Il y a bien sûr un principe légitime de protection des enfants auquel je suis extrêmement attachée, un principe de transparence et d’information légitime du public sur la nature de ce qu’il s’apprête à voir. C’est tout le sens de la classification. Il est donc important que le visa, qu’il me revient de délivrer, s’appuie sur l’avis d’une commission de professionnels représentants toutes les sensibilités.
Aujourd’hui, les textes prévoient une automaticité de l’interdiction aux moins de 18 ans, qui ne permet pas de tenir compte de l’impact des œuvres sur le public. J’ai donc demandé à Jean-François Mary de travailler, dans la concertation, à des propositions qui permettent à chacun d’agir en tenant compte des spécificités de chaque œuvre. Cette question, je le sais, fera l’objet d’un débat demain, et je serai très attentive à ce qui en sortira.

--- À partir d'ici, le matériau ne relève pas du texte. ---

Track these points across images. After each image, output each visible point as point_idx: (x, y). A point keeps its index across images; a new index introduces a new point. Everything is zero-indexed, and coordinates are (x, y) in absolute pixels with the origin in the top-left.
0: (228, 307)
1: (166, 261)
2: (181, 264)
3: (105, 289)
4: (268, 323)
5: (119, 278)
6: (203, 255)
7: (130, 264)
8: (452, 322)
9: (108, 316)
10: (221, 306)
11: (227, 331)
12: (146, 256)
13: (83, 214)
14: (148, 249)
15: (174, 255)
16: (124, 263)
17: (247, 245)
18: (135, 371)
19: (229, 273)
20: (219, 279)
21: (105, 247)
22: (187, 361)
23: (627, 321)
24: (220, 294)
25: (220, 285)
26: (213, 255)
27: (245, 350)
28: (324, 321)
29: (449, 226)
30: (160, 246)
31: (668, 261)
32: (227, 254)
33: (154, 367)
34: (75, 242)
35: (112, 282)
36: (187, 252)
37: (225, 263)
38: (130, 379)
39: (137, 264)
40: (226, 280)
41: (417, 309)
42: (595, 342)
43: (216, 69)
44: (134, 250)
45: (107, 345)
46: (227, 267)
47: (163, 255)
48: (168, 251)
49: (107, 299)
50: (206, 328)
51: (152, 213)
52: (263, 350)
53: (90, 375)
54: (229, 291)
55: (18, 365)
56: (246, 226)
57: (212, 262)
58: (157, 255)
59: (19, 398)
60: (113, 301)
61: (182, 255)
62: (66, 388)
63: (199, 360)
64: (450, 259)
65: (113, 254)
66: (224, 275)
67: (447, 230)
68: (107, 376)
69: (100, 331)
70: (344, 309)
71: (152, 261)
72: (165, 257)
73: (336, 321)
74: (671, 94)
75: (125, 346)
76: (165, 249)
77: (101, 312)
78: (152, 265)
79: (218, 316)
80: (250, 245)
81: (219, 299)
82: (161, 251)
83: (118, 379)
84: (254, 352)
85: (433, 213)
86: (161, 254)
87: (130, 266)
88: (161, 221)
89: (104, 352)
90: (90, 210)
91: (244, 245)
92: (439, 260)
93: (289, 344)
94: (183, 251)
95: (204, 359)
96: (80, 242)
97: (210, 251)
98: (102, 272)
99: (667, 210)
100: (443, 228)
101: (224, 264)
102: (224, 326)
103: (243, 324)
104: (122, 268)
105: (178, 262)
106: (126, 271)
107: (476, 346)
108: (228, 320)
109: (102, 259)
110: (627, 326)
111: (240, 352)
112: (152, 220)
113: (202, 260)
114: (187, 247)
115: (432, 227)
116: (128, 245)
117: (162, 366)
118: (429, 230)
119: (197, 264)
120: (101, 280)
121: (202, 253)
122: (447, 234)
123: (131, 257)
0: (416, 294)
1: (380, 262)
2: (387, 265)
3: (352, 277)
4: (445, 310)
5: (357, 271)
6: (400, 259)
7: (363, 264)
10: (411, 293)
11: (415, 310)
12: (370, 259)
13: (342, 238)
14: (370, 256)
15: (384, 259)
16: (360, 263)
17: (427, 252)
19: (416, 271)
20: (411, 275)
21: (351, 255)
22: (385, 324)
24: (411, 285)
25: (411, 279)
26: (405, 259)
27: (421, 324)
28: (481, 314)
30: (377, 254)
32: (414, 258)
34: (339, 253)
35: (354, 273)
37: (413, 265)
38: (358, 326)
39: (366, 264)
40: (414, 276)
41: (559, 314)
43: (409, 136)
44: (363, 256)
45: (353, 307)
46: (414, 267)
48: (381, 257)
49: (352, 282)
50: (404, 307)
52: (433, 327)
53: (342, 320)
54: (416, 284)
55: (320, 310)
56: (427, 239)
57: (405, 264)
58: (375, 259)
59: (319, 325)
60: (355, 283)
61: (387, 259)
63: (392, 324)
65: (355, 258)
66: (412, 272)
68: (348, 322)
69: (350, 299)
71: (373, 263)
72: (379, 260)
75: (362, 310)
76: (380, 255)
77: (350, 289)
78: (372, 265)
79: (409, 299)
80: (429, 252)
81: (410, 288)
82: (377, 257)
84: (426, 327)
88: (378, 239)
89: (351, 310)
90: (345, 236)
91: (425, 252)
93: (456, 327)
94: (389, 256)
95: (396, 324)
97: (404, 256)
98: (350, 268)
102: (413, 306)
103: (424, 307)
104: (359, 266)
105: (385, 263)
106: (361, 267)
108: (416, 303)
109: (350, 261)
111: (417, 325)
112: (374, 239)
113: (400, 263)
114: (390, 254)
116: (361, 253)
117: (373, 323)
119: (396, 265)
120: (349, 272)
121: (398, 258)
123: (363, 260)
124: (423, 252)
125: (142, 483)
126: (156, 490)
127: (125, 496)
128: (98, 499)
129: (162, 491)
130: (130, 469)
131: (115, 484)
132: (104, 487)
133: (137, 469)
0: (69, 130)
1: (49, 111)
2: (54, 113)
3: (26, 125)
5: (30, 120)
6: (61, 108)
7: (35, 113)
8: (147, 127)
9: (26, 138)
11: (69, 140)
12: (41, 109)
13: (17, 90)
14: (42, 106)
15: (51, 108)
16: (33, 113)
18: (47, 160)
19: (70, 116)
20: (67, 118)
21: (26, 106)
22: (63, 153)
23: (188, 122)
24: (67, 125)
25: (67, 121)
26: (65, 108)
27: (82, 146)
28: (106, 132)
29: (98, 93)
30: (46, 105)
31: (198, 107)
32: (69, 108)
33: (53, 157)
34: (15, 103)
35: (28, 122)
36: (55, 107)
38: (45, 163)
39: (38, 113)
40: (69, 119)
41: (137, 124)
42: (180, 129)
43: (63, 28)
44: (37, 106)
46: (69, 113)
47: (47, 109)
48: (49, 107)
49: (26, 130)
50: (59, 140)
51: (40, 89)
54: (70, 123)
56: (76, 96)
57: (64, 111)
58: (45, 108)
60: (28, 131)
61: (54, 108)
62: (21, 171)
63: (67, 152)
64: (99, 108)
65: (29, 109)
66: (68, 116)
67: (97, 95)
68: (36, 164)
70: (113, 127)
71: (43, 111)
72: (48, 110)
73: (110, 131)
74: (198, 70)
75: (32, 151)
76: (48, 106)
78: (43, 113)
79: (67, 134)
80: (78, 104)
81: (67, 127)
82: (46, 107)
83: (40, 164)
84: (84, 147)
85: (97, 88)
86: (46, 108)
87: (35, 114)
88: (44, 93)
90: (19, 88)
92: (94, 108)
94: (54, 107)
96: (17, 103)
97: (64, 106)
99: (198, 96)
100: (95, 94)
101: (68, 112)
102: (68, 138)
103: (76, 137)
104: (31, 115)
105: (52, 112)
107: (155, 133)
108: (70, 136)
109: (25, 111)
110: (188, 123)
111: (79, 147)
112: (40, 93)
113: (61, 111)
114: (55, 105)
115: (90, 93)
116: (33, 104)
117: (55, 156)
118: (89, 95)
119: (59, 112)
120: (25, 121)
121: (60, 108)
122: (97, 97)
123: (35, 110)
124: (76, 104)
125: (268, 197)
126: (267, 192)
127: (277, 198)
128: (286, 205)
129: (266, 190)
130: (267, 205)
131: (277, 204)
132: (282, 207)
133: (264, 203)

Mes chers amis, si nous nous battons autant, vous et moi, pour un cinéma diversifié et indépendant, c’est parce que nous sommes convaincus que le cinéma peut beaucoup et qu’il donne beaucoup. Il nous permet de voir le monde à travers le regard d’un autre, de penser et de ressentir, en se mettant à la place des autres, pour le meilleur – la part du rêve – et pour le pire – la peur, la souffrance, le désespoir. Le cinéma nous permet d‘être pour quelques minutes un réfugié qui fuit la guerre, une jeune fille libre refusant l’étouffement et le mariage forcé, un homme confronté à la violence du chômage, un adolescent en déshérence sauvé par l’amour. La force du cinéma c’est de nous sortir de la tranquillité de nos certitudes pour comprendre l’autre. Voilà pourquoi nous nous battons. Comme l’avait dit Costa-Gavras, au moment où Z était couronné à Cannes, « vous ne pouvez pas changer la vision politique des gens avec un film, mais vous pouvez au moins engendrer une discussion politique. »
Jamais nous n’avons autant eu besoin de l’art et du cinéma. Je vous souhaite de très belles rencontres de l’ARP, et un excellent anniversaire.